Furness, a children’s librarian, here produces a book aimed at other librarians, informing them about homeschooling and suggesting ways librarians can better serve homeschooling patrons.
The book begins with a competent summary of the standard history of the movement, noting its left and right wings and several of the important people and organizations that have made the movement what it is today. It then describes in some detail the wide range of people who homeschool–plenty of conservative Protestants and some hippie-types but also members of other religious groups, parents with special needs kids, minorities, and military families. She notes the wide range of pedagogies employed, from unschooling to Protestant school-in-a-box, from Charlotte Mason to Classical education. One unifying feature to all of these groups is their frugality and consequent heavy reliance on libraries.
After six chapters of competent summary and description, Furness moves on to advise librarians on how to best serve homeschoolers. First, librarians should become familiar with the sorts of homeschoolers in their area by chatting with patrons and by contacting local support groups (here she alerts librarians to the bifurcation existing in many places between conservative Protesetant groups and others). She also advises attending local conventions and recruiting homeschooled children to be library volunteers.

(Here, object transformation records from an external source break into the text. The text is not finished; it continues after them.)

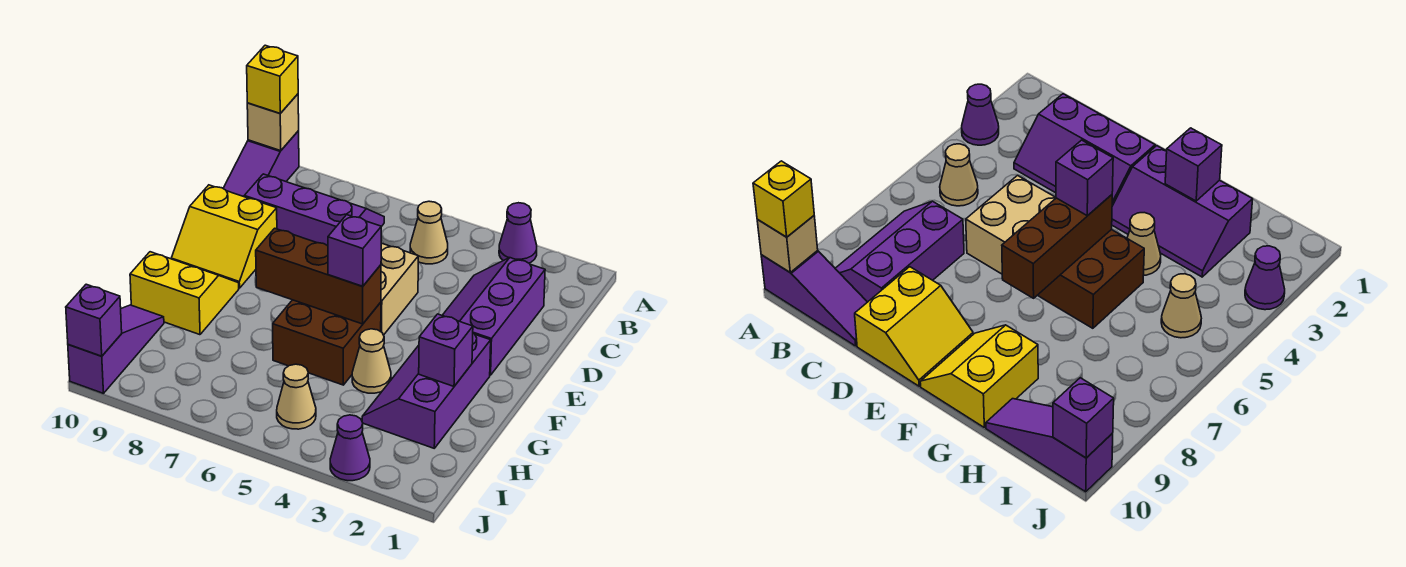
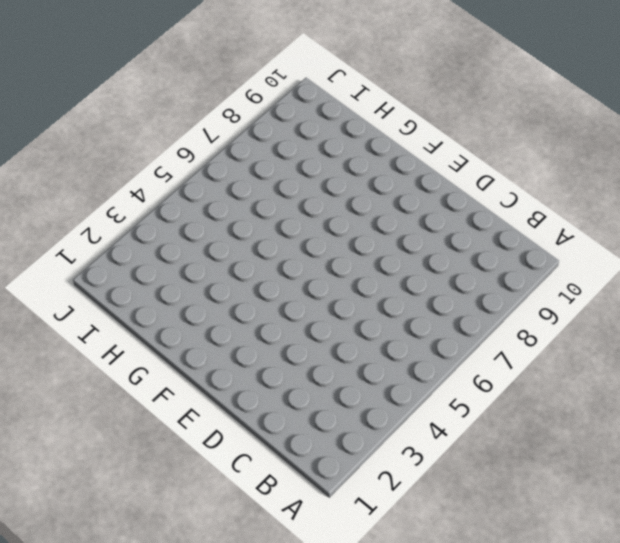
none -> purple 1x1 cone [499,203,537,263]
none -> purple 1x3 slope [223,131,299,197]
none -> tan 1x1 cone [410,201,448,264]

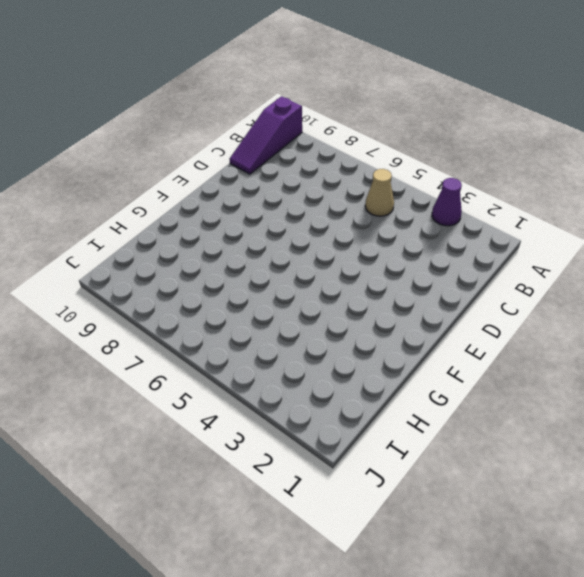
none -> purple 2x3 slope [244,174,384,246]
none -> purple 2x3 slope [442,258,545,375]
none -> tan 2x2 brick [381,243,418,335]

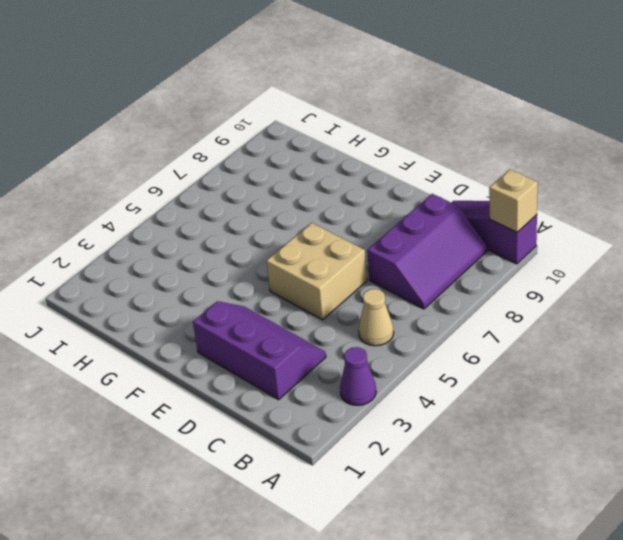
none -> yellow 2x2 slope [171,185,277,288]
none -> purple 2x3 slope [362,333,491,448]
none -> brown 2x2 brick [273,300,381,385]

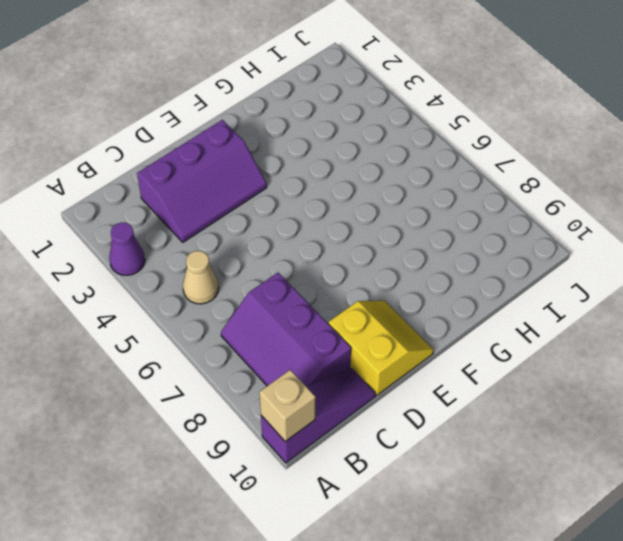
none -> tan 2x2 brick [381,243,418,335]
none -> purple 2x3 slope [362,333,491,448]
none -> brown 2x2 brick [273,300,381,385]

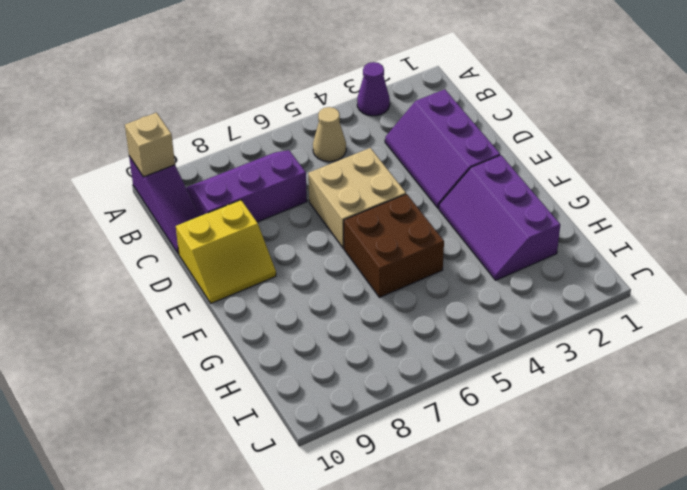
none -> yellow 2x2 slope [130,252,239,335]
none -> tan 1x1 cone [352,329,391,393]
none -> purple 1x3 slope [68,305,164,393]

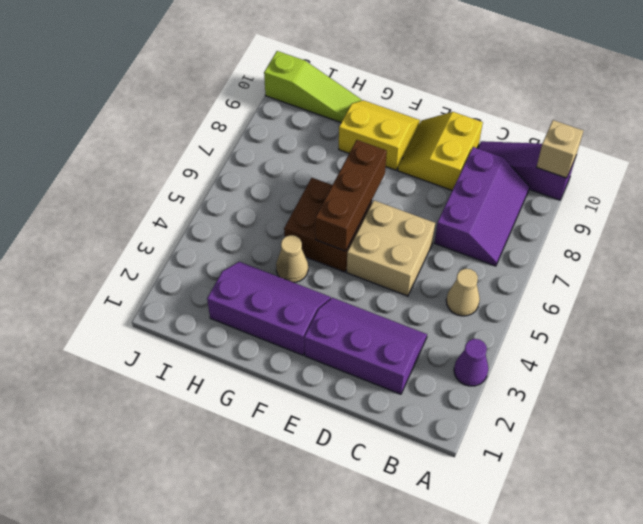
yellow 2x2 slope [339,100,420,170] -> yellow 2x2 slope turned to [130,252,239,335]
lime 1x3 slope [264,51,361,122] -> purple 1x3 slope [68,305,164,393]
none -> tan 1x1 cone [277,364,316,429]
none -> purple 1x1 cone [330,415,370,481]
none -> purple 1x1 brick [419,314,473,386]

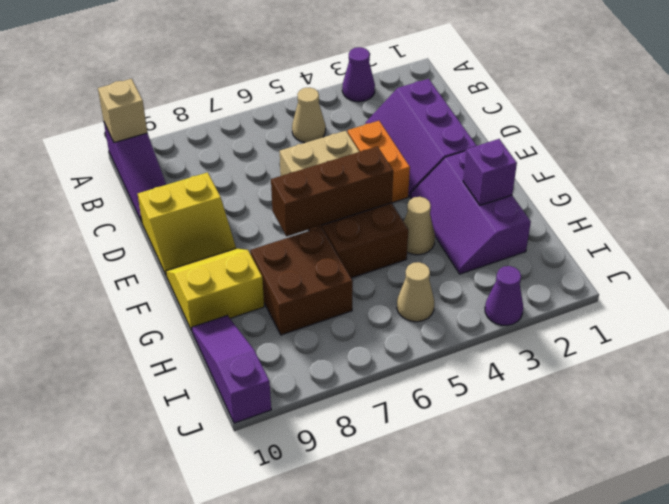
orange 1x2 brick [348,121,410,203] -> none
brown 2x2 brick [250,227,353,335] -> none
none -> purple 2x3 slope [244,174,384,246]
none -> purple 1x1 brick [66,284,122,356]
none -> yellow 1x1 brick [247,45,298,113]

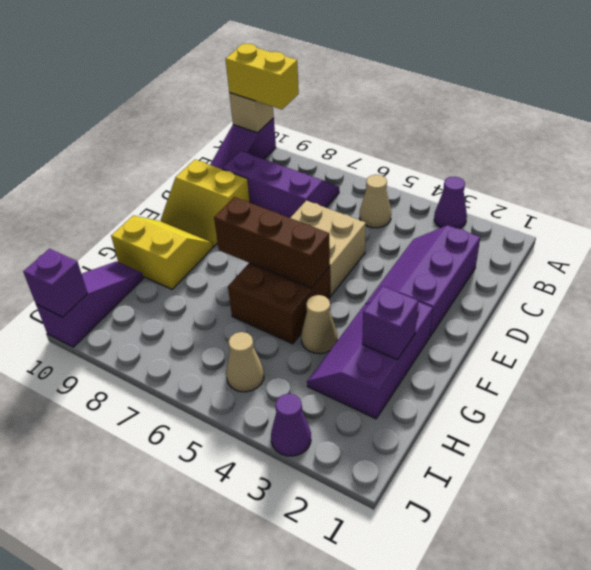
yellow 1x2 brick [226,44,299,109] -> yellow 1x1 brick [247,45,298,113]
none -> purple 1x1 brick [328,215,381,286]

While homeschoolers can benefit from many of the same programs that other patrons enjoy (like open houses and instruction about library resources) Furness recomments special homeschooler-friendly programs such as curriculum swap days, homeschooling displays, and a homeschooling special collection. Her book offers much useful and practical advice for creating a good collection.
Perhaps her most intersting comments come in her discussion of different types of homeschoolers. She encourages fellow librarians not to fear conservative religious patrons and to stock a rich supply of religious materials they would find useful. At the same time she alerts librarians to the fact that homeschoolers not in the conservative Protestant mold really appreciate it when libraries recoginze their existence and stock materials they find appealing as well. Such even-handedness accompanied by her ample resource suggestions make the book valuable for librarians everywhere.
This book is perhaps not homeschooling research in any strict sense, but its contents clearly benefit from years of acute observation of homeschooling library patrons, and it does summarize extant research on homeschooling quite nicely, offering a clear and competent primer for librarians too busy to read the original sources. I enjoyed reading it and think librarians who use it to help them understand the movement and to create programs for homeschoolers are in good hands.